Since mid-2022, Chinese military-industrial networks have been subjected to highly sophisticated cyber intrusions attributed to US intelligence agencies. These campaigns exploited previously unknown vulnerabilities to install stealthy malware, maintain prolonged access, and exfiltrate sensitive defence data. The initial identification of these intrusions followed an NSA breach at Northwestern Polytechnical University, with subsequent incidents uncovered by CNCERT highlighting a relentless focus on China’s defence manufacturing and research establishments. Emerging in July 2022, the primary malware family exploited a zero-day flaw in Microsoft Exchange servers. Attackers breached an email system within a major military contractor, establishing persistence for nearly a year. By leveraging an internal domain controller as a springboard, the intrusion team performed lateral movement to compromise over fifty core hosts. CNCERT analysts noted that the operators deployed obfuscated payloads, tunnelling via WebSocket-wrapped SSH sessions, and routing traffic through relay nodes in Germany and Finland to evade network monitoring.

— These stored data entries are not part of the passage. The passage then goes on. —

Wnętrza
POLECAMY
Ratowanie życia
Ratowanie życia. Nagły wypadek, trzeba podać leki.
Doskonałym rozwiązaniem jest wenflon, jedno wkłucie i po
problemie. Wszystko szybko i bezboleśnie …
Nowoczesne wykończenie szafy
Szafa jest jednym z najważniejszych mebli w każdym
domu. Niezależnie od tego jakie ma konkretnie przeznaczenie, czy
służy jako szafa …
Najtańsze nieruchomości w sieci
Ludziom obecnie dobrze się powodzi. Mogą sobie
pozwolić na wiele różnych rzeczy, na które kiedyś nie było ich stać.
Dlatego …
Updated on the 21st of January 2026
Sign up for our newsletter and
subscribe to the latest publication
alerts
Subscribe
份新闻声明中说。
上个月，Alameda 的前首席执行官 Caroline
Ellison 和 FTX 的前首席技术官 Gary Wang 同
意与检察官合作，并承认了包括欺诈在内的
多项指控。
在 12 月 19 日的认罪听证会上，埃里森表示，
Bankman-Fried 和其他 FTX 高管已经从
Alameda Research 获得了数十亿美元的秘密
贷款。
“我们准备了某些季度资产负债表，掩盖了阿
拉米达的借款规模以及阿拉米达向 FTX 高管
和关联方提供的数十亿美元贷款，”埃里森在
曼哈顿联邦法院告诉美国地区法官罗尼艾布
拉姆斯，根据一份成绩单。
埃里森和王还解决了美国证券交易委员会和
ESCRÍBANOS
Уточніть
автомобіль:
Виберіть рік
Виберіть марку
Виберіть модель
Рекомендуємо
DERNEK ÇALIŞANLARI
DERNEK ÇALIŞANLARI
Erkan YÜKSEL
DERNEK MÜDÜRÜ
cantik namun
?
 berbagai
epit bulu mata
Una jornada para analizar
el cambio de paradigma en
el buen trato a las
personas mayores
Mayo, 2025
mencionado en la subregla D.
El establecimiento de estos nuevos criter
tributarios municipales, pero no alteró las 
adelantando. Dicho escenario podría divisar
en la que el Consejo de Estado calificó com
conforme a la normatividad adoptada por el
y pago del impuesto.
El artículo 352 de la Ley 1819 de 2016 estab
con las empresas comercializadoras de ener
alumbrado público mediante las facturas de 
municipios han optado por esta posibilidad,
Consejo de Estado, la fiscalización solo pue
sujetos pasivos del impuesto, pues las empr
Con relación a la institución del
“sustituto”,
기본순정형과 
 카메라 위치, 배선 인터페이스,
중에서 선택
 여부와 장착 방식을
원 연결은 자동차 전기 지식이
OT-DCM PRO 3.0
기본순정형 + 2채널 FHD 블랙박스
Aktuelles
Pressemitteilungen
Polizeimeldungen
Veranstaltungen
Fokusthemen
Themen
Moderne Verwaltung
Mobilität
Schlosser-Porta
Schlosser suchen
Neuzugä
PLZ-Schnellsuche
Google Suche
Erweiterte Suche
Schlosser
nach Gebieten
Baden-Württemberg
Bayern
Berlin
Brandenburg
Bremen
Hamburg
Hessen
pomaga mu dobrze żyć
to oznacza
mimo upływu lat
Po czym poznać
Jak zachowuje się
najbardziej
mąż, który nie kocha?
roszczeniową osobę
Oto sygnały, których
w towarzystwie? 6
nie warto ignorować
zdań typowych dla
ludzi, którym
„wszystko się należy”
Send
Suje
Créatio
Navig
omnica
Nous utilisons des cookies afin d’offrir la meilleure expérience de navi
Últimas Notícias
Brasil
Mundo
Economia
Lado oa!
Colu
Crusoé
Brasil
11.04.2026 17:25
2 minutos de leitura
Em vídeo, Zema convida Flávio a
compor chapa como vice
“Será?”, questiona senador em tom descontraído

In a second wave between July and November 2024, adversaries targeted an electronic file system vulnerability across over 300 devices in a supplier’s production environment. Through compromised Romanian and Dutch IP addresses, they manipulated Tomcat service filters to implant Trojanised upgrade packages. These bespoke Trojans executed keyword searches for “secret work” and “core network,” harvesting proprietary architectural diagrams and protocol specifications. CNCERT researchers identified hallmark stealth techniques in this campaign, including dynamic log wiping and active reconnaissance of defence-specific intrusion detection systems. Following these disclosures, recent discussions between the Cyberspace Administration of China and Nvidia underscored the critical importance of supply-chain security. Authorities emphasised the risks associated with reliance on foreign-sourced hardware and software components that may carry pre-installed backdoors. A defining characteristic of the Exchange-based intrusions is the custom WebSocket over SSH covert channel, enabling bidirectional command and control without triggering typical alerts.